Material shown —
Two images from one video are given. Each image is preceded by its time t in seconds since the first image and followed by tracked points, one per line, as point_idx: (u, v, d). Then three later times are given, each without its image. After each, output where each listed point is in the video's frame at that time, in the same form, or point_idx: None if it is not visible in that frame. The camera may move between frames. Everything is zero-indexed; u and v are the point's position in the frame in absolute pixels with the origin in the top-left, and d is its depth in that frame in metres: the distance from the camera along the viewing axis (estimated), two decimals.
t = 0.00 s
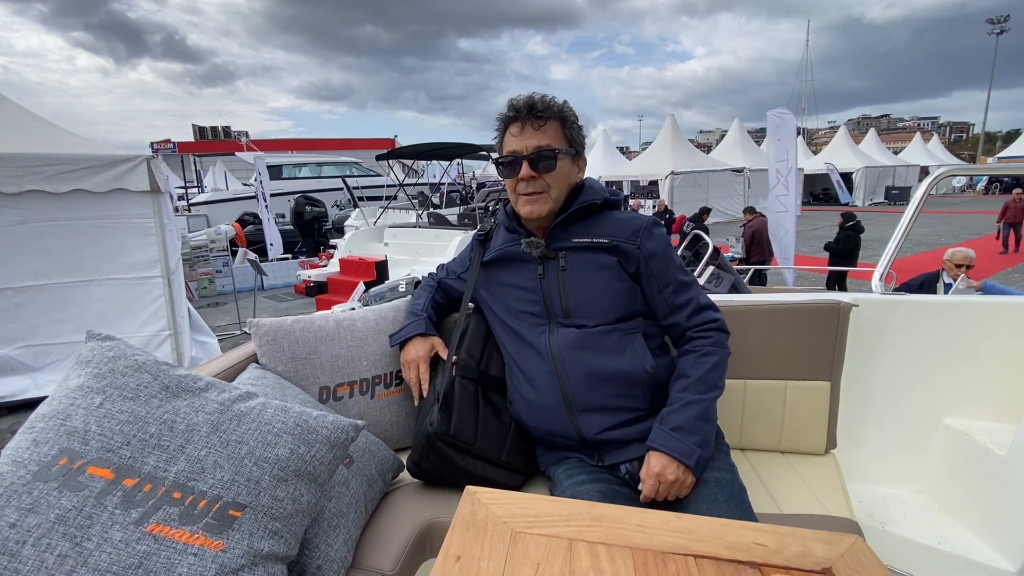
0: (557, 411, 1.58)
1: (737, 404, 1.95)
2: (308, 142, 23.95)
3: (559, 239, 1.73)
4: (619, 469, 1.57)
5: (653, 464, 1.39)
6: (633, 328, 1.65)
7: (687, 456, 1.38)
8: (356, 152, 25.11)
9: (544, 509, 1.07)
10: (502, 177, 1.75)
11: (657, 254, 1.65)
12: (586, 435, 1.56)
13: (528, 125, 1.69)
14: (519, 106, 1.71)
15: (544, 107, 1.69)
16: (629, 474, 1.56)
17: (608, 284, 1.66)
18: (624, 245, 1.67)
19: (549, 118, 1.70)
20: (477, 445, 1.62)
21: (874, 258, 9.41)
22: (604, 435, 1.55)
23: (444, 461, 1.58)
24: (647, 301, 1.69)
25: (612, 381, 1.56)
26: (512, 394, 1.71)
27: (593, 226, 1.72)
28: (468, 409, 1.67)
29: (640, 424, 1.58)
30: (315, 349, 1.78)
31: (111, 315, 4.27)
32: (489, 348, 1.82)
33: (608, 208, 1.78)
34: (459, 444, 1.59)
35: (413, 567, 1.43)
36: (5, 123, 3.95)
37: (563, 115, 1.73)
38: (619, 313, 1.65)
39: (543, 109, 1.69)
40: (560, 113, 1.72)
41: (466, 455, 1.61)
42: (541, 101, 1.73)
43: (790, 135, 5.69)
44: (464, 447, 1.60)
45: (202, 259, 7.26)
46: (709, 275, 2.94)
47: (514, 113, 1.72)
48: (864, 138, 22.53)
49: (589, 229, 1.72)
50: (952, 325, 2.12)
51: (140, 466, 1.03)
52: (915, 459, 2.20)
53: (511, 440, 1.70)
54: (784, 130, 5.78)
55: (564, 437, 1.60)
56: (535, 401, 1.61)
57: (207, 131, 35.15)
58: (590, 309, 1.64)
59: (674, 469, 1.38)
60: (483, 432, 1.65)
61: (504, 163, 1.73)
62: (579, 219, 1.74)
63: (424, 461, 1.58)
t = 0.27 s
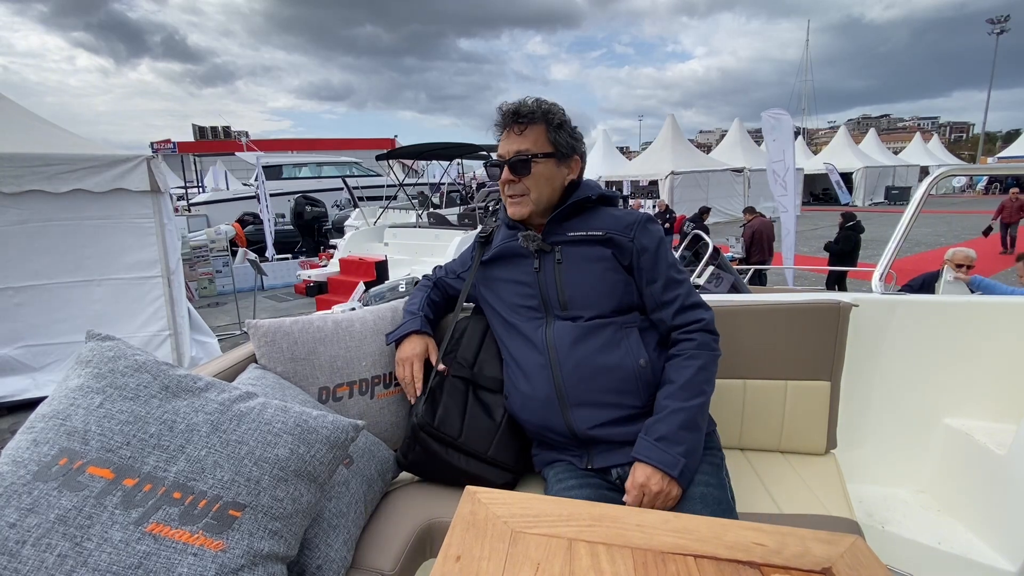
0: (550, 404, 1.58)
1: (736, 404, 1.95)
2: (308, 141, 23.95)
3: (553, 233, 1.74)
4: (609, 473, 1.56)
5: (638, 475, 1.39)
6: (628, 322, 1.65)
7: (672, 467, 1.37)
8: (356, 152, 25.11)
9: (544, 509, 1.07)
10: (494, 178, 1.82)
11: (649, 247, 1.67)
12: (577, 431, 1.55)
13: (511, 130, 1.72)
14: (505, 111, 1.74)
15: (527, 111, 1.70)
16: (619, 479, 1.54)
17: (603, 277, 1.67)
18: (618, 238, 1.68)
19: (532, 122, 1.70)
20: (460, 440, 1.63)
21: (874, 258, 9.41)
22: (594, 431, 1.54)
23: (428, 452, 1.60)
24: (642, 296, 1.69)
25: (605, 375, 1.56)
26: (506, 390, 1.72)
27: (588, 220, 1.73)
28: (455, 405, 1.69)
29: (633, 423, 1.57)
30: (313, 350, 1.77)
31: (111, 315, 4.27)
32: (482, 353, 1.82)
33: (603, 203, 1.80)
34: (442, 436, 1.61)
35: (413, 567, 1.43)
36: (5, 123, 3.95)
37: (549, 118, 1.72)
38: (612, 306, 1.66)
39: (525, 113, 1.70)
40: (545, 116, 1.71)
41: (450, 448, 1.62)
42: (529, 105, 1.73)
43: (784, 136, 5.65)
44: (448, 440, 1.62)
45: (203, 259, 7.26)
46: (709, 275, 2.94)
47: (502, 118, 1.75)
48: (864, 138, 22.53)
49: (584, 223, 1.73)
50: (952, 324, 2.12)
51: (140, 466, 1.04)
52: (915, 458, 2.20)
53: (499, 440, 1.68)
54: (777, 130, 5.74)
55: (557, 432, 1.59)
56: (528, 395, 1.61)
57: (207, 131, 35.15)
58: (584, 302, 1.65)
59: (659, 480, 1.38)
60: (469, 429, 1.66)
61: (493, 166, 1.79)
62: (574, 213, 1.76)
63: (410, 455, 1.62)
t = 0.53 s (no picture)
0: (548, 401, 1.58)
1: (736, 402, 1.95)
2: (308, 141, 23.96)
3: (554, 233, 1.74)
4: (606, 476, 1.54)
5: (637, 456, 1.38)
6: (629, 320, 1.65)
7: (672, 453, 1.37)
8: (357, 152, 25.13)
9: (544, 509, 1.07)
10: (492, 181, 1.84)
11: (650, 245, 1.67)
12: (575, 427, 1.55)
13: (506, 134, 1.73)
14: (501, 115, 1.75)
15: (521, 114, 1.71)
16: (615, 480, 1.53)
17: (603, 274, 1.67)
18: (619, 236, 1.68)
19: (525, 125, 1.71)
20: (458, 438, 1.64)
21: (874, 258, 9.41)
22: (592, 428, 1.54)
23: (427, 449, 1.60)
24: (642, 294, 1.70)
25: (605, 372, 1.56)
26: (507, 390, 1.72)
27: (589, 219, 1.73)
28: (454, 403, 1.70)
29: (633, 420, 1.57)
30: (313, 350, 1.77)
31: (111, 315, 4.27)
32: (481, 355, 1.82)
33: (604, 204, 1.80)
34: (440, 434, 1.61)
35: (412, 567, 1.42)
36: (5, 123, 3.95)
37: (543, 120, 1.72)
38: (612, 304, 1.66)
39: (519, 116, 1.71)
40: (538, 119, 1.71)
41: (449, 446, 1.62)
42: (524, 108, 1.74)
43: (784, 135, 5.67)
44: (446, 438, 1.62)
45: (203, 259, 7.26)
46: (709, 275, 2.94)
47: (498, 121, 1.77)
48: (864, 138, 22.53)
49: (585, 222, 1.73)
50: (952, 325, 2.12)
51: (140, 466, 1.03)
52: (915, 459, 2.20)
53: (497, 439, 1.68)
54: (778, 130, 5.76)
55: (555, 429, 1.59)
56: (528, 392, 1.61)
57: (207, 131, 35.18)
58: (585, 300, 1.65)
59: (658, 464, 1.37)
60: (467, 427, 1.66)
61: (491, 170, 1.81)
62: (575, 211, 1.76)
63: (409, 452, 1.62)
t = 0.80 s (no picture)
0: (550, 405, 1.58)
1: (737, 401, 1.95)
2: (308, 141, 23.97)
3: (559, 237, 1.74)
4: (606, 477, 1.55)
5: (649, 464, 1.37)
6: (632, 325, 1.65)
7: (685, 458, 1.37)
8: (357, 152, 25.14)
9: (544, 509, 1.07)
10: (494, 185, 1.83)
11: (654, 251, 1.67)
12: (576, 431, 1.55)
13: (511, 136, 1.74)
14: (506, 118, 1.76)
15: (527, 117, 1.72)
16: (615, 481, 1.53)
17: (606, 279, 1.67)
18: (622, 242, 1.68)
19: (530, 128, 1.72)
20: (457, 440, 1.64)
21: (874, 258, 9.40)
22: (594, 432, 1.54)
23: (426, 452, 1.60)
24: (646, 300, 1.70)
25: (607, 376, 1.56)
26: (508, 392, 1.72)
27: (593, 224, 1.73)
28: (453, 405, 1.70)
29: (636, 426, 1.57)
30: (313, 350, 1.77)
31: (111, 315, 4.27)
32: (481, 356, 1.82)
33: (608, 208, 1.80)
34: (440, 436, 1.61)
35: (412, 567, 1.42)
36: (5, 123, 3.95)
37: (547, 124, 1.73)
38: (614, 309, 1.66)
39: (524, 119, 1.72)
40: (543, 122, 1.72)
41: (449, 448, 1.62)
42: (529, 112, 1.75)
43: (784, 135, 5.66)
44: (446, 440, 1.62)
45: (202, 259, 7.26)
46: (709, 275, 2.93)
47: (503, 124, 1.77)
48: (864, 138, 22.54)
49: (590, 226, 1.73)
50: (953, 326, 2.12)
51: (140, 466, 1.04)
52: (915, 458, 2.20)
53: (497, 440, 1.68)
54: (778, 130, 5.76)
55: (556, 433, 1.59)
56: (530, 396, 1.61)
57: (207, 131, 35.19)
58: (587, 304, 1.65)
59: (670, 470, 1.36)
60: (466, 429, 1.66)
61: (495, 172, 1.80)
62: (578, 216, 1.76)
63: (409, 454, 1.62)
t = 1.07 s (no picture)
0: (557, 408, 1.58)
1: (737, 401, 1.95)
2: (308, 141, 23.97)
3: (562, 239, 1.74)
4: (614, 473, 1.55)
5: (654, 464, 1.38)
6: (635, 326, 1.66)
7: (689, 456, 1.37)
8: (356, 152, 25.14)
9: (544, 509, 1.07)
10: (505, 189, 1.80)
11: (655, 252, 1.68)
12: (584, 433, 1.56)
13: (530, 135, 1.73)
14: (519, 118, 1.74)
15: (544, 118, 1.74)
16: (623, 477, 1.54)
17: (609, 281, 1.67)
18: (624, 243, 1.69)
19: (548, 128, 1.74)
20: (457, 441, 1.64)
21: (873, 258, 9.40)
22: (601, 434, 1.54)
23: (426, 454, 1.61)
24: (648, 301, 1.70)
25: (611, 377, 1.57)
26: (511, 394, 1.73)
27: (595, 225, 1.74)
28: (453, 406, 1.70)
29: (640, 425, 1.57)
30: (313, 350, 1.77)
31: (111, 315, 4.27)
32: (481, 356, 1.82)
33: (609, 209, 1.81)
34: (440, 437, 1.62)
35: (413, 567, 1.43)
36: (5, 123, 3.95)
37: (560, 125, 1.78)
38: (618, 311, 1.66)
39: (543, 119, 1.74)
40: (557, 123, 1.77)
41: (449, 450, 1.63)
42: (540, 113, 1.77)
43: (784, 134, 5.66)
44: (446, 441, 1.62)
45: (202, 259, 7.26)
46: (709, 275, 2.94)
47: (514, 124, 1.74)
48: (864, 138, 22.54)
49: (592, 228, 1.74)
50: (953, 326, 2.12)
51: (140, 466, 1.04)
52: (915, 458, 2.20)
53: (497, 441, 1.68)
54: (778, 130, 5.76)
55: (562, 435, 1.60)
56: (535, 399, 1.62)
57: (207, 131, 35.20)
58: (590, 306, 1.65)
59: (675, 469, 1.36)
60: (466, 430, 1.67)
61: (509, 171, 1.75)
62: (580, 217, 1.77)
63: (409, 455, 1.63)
...
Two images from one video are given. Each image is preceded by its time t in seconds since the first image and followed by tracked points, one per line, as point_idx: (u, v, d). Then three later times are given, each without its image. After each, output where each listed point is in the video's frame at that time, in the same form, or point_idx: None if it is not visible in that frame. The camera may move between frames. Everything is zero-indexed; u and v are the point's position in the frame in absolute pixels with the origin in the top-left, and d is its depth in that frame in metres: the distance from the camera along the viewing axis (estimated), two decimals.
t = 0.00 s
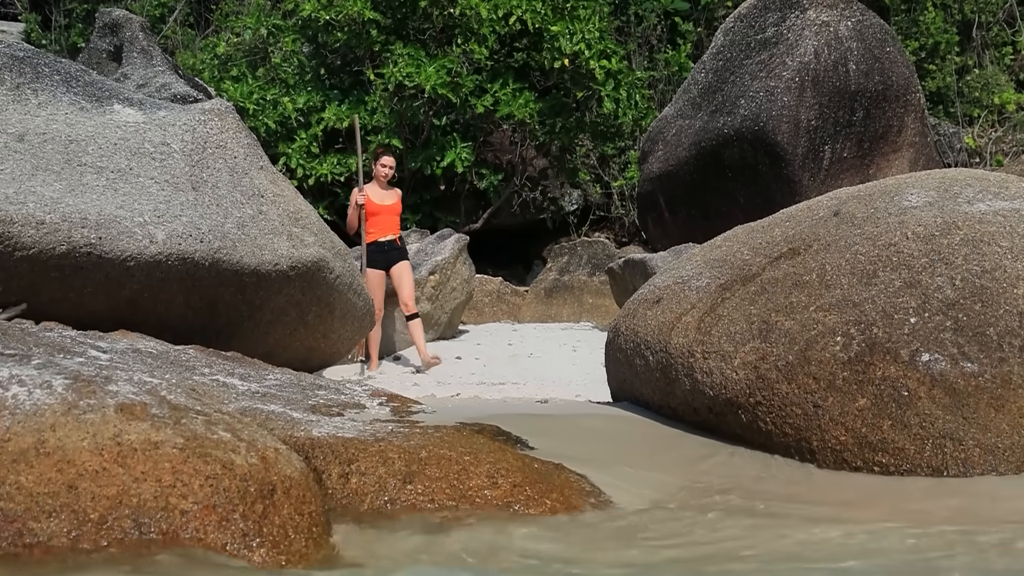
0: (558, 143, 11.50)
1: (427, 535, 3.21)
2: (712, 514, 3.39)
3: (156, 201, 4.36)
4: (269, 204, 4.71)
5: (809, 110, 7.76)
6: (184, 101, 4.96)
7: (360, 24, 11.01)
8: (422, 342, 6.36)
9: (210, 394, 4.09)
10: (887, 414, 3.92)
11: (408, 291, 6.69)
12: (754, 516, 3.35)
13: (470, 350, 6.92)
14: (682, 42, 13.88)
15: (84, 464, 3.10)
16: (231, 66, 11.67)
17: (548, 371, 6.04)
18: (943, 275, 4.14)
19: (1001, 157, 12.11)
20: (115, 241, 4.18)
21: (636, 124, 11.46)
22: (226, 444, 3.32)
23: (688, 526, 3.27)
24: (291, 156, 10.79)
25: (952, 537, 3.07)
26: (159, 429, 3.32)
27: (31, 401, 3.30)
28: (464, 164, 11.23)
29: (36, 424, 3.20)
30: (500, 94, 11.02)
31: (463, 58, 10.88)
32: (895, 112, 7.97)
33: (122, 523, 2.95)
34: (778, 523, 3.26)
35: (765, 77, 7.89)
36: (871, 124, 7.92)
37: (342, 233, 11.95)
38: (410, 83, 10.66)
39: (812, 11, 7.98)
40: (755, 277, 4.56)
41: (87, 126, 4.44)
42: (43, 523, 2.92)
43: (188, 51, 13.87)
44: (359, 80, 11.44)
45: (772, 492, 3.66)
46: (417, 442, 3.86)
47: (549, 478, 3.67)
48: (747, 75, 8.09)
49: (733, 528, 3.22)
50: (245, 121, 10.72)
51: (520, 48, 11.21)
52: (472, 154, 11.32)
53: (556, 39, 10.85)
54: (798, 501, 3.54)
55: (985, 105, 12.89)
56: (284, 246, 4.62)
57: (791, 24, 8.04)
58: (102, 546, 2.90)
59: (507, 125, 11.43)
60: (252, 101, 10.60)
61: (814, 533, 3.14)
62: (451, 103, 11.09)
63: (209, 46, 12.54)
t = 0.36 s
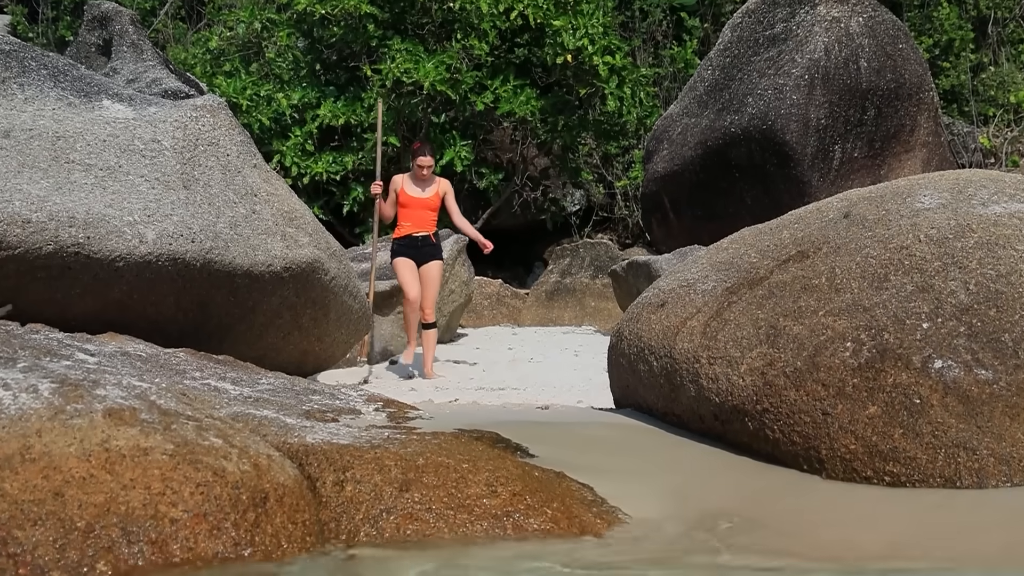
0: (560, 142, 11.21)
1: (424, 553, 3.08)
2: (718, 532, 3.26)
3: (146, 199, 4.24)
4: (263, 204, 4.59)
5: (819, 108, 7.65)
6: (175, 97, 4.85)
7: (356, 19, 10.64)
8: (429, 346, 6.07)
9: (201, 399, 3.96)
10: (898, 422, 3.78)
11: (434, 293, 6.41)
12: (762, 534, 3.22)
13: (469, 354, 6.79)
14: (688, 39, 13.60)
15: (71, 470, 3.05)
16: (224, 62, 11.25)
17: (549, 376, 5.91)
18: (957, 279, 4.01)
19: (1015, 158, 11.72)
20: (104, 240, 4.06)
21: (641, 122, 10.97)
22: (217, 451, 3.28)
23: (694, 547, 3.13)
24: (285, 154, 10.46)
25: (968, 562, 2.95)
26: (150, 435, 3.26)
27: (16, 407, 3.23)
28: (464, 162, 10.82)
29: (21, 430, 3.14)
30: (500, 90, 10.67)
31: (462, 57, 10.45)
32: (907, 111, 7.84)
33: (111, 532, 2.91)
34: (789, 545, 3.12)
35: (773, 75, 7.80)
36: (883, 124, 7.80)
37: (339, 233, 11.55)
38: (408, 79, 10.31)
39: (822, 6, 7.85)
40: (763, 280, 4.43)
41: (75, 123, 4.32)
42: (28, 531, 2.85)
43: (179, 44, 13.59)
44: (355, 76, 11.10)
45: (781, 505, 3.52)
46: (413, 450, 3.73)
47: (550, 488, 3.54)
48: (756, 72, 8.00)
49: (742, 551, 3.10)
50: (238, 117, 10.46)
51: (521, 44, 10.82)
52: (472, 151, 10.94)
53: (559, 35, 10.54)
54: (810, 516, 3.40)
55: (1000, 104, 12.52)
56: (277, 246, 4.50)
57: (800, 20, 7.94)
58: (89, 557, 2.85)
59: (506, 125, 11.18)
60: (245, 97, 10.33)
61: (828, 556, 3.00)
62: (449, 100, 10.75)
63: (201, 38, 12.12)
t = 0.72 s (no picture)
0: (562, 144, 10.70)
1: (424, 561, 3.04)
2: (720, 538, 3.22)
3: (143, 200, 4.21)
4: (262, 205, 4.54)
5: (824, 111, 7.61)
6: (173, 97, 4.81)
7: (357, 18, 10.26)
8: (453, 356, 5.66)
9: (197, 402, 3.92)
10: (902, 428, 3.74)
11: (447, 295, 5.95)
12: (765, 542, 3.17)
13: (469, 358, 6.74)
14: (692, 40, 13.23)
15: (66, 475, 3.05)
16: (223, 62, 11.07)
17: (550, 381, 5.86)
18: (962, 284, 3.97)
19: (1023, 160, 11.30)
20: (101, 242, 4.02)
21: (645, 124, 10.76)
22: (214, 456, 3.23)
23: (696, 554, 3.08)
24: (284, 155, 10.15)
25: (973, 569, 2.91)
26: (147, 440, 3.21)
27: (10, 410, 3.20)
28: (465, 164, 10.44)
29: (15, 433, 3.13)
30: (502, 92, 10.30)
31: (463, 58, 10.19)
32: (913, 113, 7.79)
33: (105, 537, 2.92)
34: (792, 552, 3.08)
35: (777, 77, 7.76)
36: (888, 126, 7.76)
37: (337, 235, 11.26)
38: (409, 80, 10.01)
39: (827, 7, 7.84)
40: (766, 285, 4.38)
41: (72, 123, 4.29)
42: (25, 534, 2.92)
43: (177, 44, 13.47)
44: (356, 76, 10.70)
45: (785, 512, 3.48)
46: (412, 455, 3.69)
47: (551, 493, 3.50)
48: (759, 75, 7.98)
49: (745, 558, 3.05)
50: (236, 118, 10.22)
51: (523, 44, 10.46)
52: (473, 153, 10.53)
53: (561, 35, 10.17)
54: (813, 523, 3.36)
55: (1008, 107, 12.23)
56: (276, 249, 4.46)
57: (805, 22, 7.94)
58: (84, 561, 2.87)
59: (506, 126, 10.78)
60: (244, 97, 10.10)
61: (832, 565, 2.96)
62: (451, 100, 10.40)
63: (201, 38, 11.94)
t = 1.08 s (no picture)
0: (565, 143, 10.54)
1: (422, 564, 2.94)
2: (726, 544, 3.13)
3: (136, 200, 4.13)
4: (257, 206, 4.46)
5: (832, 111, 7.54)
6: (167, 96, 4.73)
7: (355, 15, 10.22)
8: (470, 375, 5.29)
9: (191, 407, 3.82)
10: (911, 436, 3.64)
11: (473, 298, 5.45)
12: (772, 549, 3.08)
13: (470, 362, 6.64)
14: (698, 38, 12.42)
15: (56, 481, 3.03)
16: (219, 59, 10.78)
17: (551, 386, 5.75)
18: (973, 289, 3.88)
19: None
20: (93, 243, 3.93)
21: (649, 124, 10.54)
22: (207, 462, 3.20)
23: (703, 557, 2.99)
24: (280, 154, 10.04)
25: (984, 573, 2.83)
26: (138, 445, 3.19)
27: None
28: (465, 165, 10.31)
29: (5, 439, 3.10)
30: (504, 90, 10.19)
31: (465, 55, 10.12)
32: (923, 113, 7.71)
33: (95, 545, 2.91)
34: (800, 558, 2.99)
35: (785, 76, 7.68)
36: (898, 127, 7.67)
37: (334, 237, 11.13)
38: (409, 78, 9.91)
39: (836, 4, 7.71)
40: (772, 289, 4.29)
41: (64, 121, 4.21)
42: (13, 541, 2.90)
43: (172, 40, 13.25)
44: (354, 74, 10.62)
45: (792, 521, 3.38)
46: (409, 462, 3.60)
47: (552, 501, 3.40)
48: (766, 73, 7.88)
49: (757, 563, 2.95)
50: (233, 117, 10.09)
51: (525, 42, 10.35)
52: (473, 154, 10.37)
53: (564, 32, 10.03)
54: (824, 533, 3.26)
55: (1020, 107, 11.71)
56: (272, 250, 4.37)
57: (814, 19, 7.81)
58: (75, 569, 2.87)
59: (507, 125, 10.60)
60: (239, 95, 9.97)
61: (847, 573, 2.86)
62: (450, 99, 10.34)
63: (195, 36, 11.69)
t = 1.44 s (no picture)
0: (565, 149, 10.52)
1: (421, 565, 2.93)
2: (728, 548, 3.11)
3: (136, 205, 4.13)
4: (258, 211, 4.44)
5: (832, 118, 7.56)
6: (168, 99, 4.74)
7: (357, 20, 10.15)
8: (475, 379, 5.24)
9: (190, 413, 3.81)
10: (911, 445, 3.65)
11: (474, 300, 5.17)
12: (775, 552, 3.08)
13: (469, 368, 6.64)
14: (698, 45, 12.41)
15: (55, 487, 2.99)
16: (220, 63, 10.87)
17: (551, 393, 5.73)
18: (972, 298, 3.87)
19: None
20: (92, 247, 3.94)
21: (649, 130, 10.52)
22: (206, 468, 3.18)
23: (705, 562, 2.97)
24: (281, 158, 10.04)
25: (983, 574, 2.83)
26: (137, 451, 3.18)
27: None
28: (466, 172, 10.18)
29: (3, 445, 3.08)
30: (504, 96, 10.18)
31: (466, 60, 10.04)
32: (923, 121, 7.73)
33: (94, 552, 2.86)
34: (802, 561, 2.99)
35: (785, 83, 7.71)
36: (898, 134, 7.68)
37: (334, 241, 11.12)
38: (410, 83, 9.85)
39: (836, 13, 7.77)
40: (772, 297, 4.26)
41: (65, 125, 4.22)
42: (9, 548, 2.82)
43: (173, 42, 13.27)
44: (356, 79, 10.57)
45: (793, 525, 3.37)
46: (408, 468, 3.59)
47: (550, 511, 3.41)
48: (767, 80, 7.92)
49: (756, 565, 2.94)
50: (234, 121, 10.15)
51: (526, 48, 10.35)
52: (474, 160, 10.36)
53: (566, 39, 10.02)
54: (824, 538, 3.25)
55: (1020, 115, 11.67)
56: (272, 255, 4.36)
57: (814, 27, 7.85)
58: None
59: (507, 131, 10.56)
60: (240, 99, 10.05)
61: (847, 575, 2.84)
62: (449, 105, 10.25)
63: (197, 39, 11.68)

Exercise brief — Beginning with the line that contains "60: (483, 432, 1.65)" and ending with the line that contains "11: (649, 247, 1.67)", reproduce the listing exactly, pictures excluded.

Reply to the task —
60: (483, 432, 1.65)
61: (504, 163, 1.73)
62: (579, 219, 1.74)
63: (424, 461, 1.58)
t = 0.27 s
0: (550, 404, 1.58)
1: (736, 404, 1.95)
2: (308, 141, 23.95)
3: (553, 233, 1.74)
4: (609, 473, 1.56)
5: (638, 475, 1.39)
6: (628, 322, 1.65)
7: (672, 467, 1.37)
8: (356, 152, 25.11)
9: (544, 509, 1.07)
10: (494, 178, 1.82)
11: (649, 247, 1.67)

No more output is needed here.